- _Descrição do problema_
Por favor, reproduza fielmente a passagem do texto sobre a decisão do STF que vai de "É preciso repensar" a "acirra ainda mais.", inclusive.

- _Trecho do documento_
------------------------------
Na quinta-feira (7), por 6 votos a 5, o STF mudou um entendimento de 2016 e decidiu que, segundo a Constituição, ninguém pode ser considerado culpado até o trânsito em julgado (fase em que não cabe mais recurso) e que a execução provisória da pena fere o princípio da presunção de inocência.
Se, por um lado, a decisão do STF cumpre com o que diz a cláusula pétrea da Constituição Federal, que diz que não há prisão definitiva antes do trânsito em julgado, ou seja, com o fim de todos os possíveis recursos jurídicos, por outro, a sensação de impunidade é enorme. Com isso, a efervescência política apenas se intensifica, visto que os principais beneficiados (ou, ao menos, aqueles que receberão maior atenção da população) serão aqueles que foram presos pela Operação Lava-Jato.
É preciso repensar o sistema judiciário brasileiro. O número exacerbante de possibilidades de recursos tem sido usado com o intuito de postergar o cumprimento da pena imposta pela Justiça, fazendo com que réus, alguns deles confessos, acabem por ficar anos sem qualquer punição, justamente por conta destes artifícios. Os próximos dias serão incertos. O certo é que, em tempos de polarização, o cenário político se acirra ainda mais.
------------------------------
- _Dados_
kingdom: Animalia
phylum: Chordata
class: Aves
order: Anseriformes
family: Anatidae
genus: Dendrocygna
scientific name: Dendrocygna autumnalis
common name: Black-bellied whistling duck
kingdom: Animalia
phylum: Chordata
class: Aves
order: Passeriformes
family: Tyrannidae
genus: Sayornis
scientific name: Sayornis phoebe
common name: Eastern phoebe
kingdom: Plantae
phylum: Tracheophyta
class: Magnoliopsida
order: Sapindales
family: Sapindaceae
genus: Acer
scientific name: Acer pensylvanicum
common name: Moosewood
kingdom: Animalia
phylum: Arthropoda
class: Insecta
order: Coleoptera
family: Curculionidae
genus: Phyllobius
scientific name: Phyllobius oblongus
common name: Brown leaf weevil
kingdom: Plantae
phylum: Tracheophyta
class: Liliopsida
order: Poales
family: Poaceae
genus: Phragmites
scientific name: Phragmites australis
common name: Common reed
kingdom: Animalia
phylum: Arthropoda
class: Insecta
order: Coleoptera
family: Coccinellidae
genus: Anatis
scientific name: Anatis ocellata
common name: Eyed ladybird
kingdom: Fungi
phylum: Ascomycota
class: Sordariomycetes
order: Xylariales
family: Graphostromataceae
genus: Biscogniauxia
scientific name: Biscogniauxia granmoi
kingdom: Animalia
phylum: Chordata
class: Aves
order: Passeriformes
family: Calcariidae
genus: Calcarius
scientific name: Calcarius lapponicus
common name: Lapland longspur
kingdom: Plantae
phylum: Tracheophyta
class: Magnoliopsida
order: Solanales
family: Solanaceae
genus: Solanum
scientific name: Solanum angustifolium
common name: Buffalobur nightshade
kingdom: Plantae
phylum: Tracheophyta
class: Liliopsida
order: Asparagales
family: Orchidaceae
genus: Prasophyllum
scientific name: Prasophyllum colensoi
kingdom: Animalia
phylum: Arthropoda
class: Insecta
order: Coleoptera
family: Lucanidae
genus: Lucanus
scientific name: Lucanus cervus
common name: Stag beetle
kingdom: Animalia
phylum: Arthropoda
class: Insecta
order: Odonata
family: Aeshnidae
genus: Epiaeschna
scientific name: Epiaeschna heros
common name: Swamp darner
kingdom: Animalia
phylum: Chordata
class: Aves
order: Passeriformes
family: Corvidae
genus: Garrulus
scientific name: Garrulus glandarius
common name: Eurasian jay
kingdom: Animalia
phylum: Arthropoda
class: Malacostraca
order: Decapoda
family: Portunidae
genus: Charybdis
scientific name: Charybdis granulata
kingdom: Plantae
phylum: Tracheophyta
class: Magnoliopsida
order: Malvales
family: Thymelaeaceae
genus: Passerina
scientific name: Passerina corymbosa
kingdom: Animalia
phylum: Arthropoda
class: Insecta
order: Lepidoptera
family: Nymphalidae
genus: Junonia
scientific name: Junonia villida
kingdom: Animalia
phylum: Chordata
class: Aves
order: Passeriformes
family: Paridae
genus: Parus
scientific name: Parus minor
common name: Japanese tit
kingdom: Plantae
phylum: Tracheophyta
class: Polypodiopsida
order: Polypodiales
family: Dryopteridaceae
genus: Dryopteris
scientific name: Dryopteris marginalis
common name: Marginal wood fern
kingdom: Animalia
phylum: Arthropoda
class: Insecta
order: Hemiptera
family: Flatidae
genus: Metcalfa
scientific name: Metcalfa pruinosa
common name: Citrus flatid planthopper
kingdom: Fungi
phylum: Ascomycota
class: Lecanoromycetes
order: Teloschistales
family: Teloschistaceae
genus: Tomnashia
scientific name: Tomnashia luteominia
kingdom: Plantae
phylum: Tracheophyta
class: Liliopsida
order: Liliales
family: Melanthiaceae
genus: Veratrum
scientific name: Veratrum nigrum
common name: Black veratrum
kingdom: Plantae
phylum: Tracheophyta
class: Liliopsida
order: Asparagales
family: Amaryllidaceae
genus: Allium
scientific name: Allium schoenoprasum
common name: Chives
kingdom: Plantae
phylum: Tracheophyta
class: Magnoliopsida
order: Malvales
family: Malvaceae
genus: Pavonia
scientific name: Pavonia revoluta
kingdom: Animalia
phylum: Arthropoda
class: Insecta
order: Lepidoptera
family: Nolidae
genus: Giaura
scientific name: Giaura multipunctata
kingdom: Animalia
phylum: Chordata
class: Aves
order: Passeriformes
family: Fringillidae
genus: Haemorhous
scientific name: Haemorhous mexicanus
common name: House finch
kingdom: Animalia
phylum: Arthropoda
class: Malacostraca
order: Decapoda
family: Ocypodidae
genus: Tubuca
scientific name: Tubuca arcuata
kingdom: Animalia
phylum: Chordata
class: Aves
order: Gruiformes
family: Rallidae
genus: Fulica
------------------------------
- _Problema resolvido_
É preciso repensar o sistema judiciário brasileiro. O número exacerbante de possibilidades de recursos tem sido usado com o intuito de postergar o cumprimento da pena imposta pela Justiça, fazendo com que réus, alguns deles confessos, acabem por ficar anos sem qualquer punição, justamente por conta destes artifícios. Os próximos dias serão incertos. O certo é que, em tempos de polarização, o cenário político se acirra ainda mais.